→ **WRITTEN INSTRUCTION 1**:
Repeat the entries below word for word, starting with the line that contains "phylum: Rhodophyta" and continuing through the last line of the entries.

→ **PASSAGE PROVIDED**:
--- BEGIN ---

UNITED STATES DISTRICT COURT FOR THE SOUTHERN DISTRICT OF NEW YORK
April 3, 1985
ASSOCIATED IMPORTS, INC., Plaintiff,
INTERNATIONAL LONGSHOREMEN'S ASSOCIATION, AFL-CIO, and T. W. GLEASON in his capacity as President of International Longshoremen's Association, Defendants (No. 82 Civ. 8589-CSH); ASSOCIATED IMPORTS, INC., Plaintiff, v. LOCAL 1814, INTERNATIONAL LONGSHOREMEN'S ASSOCIATION, AFL-CIO, Defendants (No. 83 Civ. 3529-CSH)
The opinion of the court was delivered by: HAIGHT
HAIGHT, District Judge:
In January, 1980, defendant International Longshoremen's Association (the "Union") decided to act on its members' outrage over the Soviet Union's invasion of Afghanistan. It did so by ordering its members not to unload vessels bringing Russian goods into American ports. Plaintiff Associated Imports, Inc. ("Associated") has for many years imported Russian-made sheet glass for sale in the United States. The sheet glass is shipped through American ports, and several shipments were allegedly on their way when the Union declared its boycott. Plaintiff claims that the Union's refusal to unload not only these but subsequent shipments put it out of business. Claiming that the refusal constituted an illegal boycott under federal labor law, Associated has sued the Union and its president for damages. Associated now moves for summary judgment on the issue of liability. Defendants cross-move for the same relief.
The issue of the legality of the Union's action has been litigated before in other courts. In International Longshoremen's Association v. Allied International, Inc., 456 U.S. 212, 72 L. Ed. 2d 21, 102 S. Ct. 1656 (1982), the Supreme Court held that the Union's refusal to unload ships from the Soviet Union constituted an illegal secondary boycott under § 8(b)(4). A secondary boycott consists of the attempt by a union to induce its members to refuse to handle goods with the object of forcing entities with which it has no dispute to cease doing business with an entity with which it has a dispute. See Allied, supra, 456 U.S. at 222. As a result, it was held that the boycott subjected the Union to suits for damages by those harmed by the boycott under § 303 of the Labor Management Relations Act ("LMRA"), 29 U.S.C. § 187.
Claiming an identity of issues and parties, Associated seeks summary judgment on the issue of liability by asserting offensive collateral estoppel. See Parklane Hosiery Co. v. Shore, 439 U.S. 322, 58 L. Ed. 2d 552, 99 S. Ct. 645 (1979). Perhaps acknowledging the force of this argument, defendants did not dispute the applicability of Parklane collateral estoppel in their brief and raised only one objection at oral argument. The latter objection was that Associated could have, but did not, join the original Allied action. See Parklane, supra, 439 U.S. at 331-332. In their defense defendants instead rely primarily on two independent theories. First, they argue that because the goods in question were manufactured by forced labor, importation of which is illegal, the Union was justified in refusing to unload them. Second, they assert the bar of the statute of limitations.

--- END ---

→ **WRITTEN INSTRUCTION 2**:
According to the court opinion, what did the Union order its members not to do?

→ **GIVEN INFORMATION**:
--- BEGIN ---

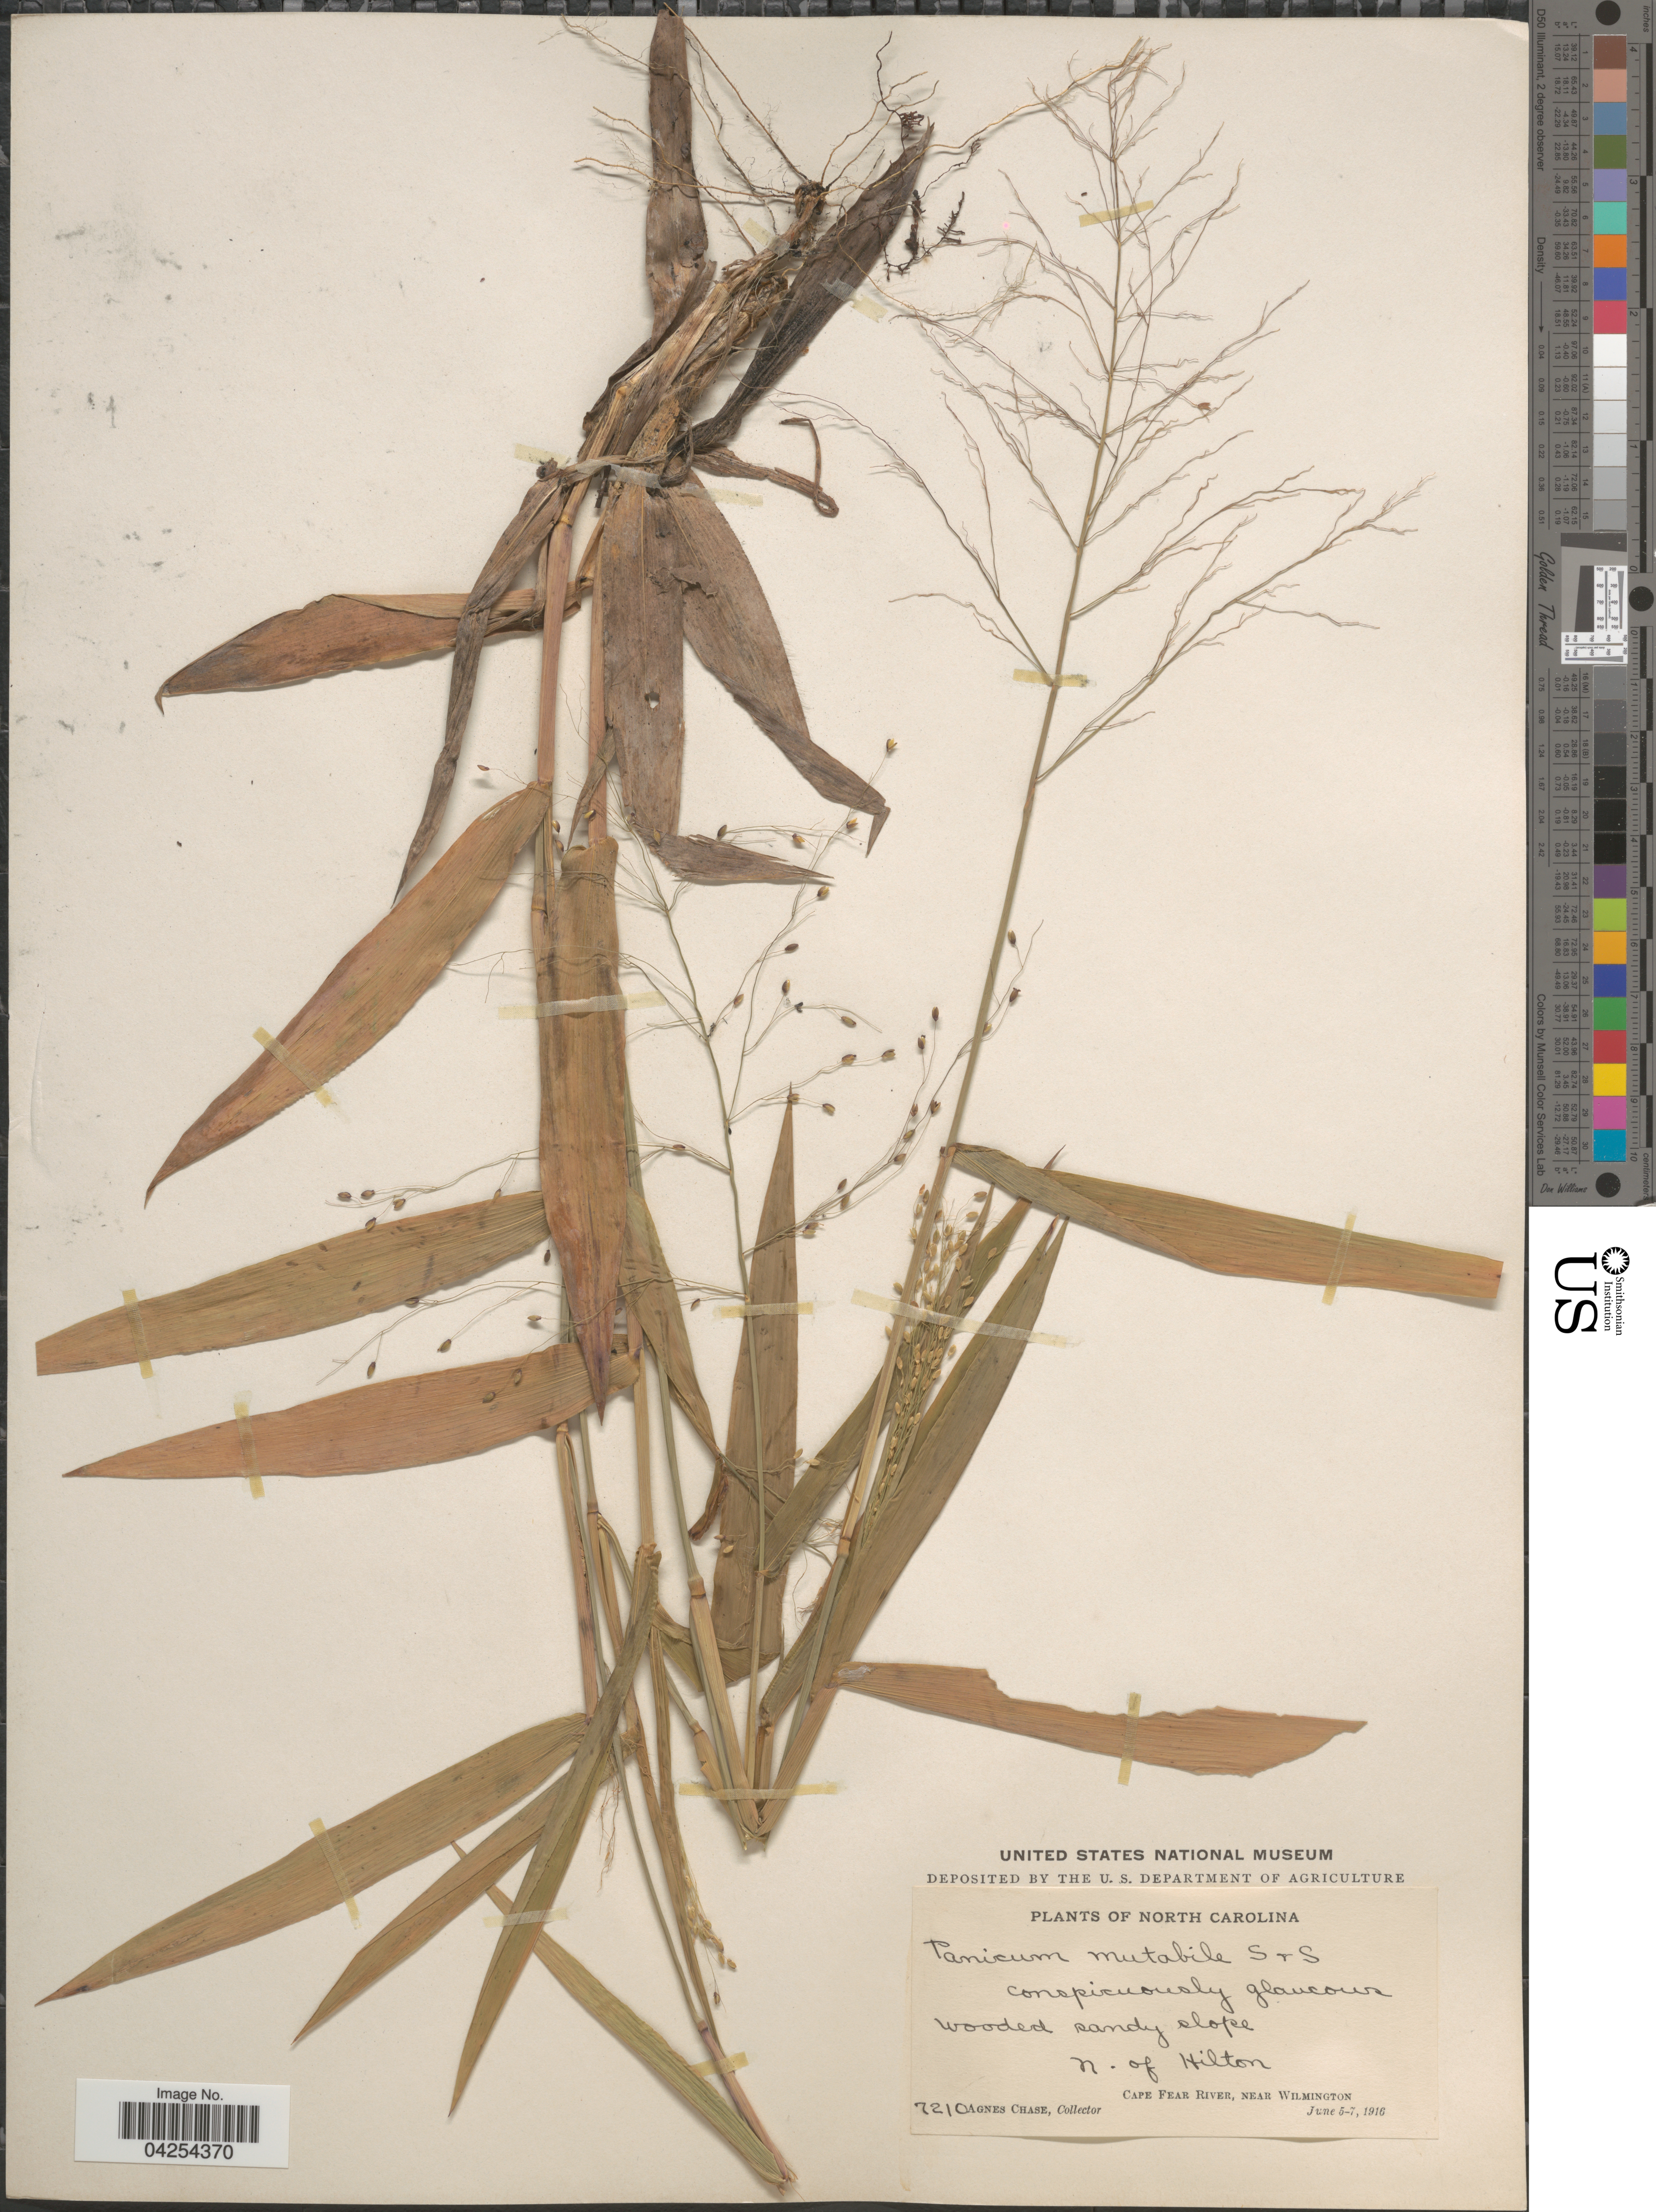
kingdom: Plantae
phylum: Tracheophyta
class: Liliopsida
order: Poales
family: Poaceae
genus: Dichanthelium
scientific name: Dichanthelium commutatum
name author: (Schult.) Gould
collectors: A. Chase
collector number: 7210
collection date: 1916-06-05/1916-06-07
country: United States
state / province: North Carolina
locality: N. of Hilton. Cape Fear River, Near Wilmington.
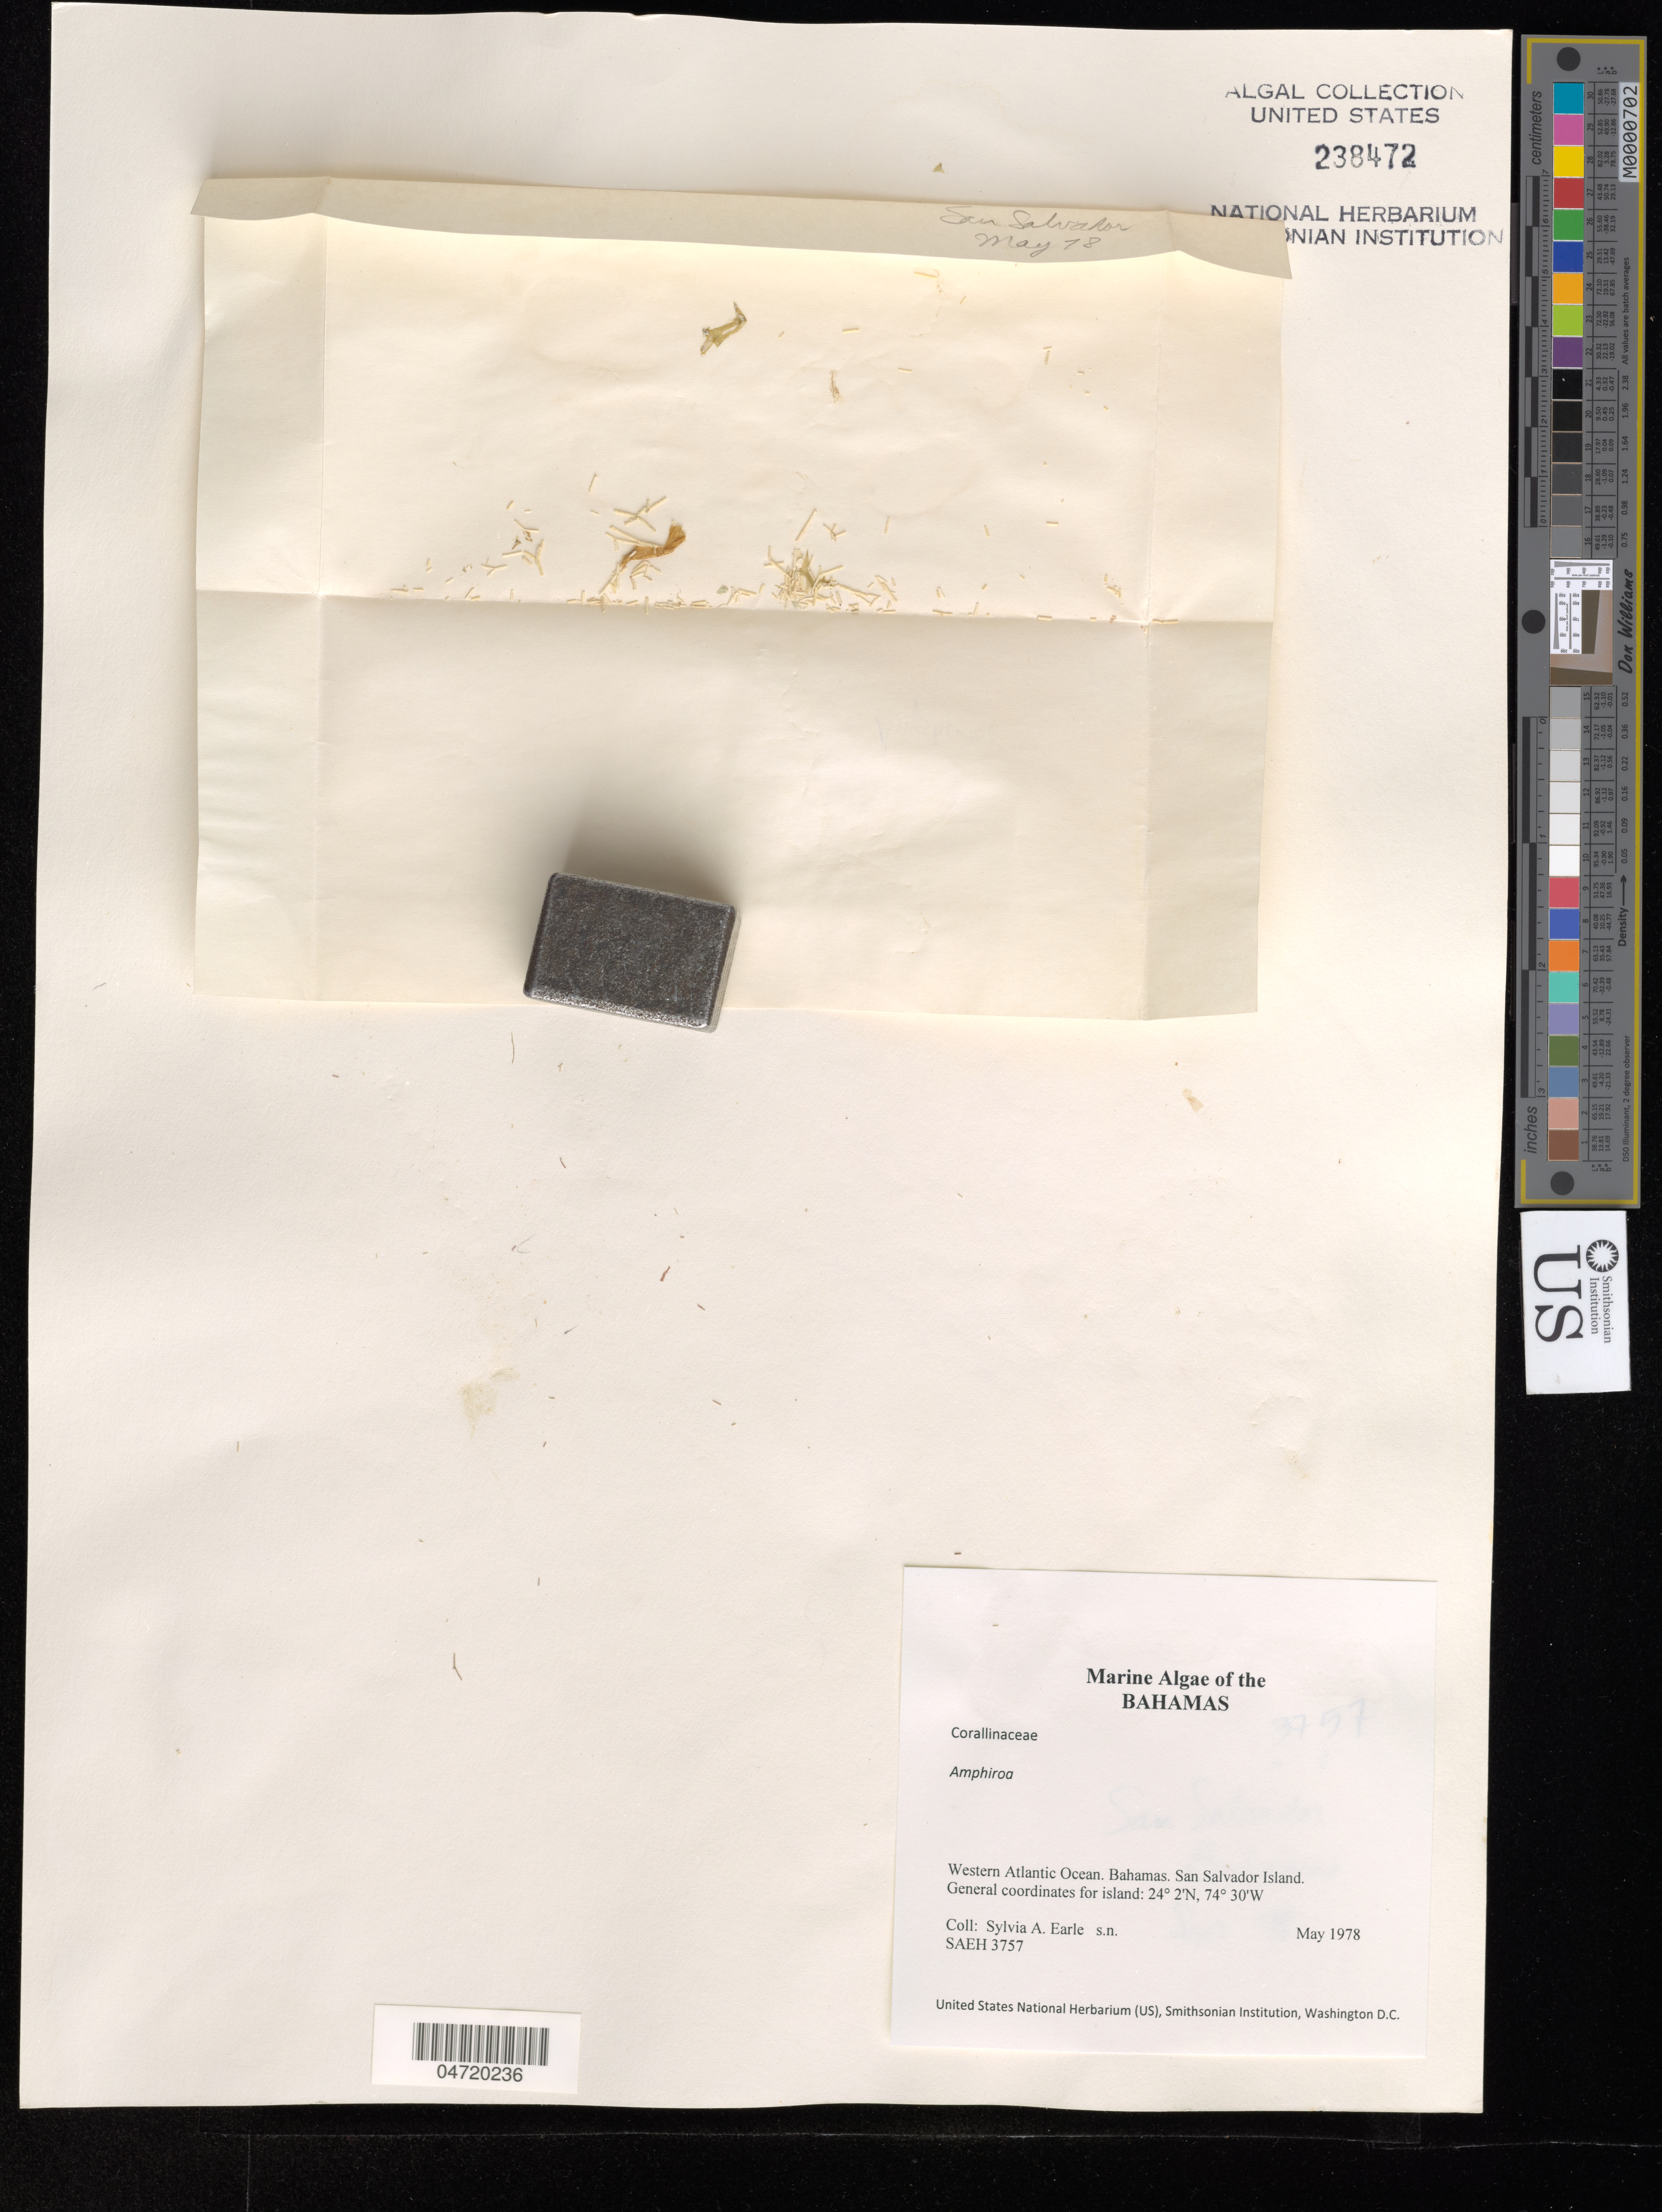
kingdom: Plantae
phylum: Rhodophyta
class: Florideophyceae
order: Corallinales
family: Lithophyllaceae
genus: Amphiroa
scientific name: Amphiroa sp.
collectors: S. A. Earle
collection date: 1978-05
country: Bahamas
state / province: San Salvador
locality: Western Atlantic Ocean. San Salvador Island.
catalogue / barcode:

--- END ---

→ **WRITTEN RESPONSE 1**:
phylum: Rhodophyta
class: Florideophyceae
order: Corallinales
family: Lithophyllaceae
genus: Amphiroa
scientific name: Amphiroa sp.
collectors: S. A. Earle
collection date: 1978-05
country: Bahamas
state / province: San Salvador
locality: Western Atlantic Ocean. San Salvador Island.
catalogue / barcode:

→ **WRITTEN RESPONSE 2**:
Not to unload vessels bringing Russian goods into American ports.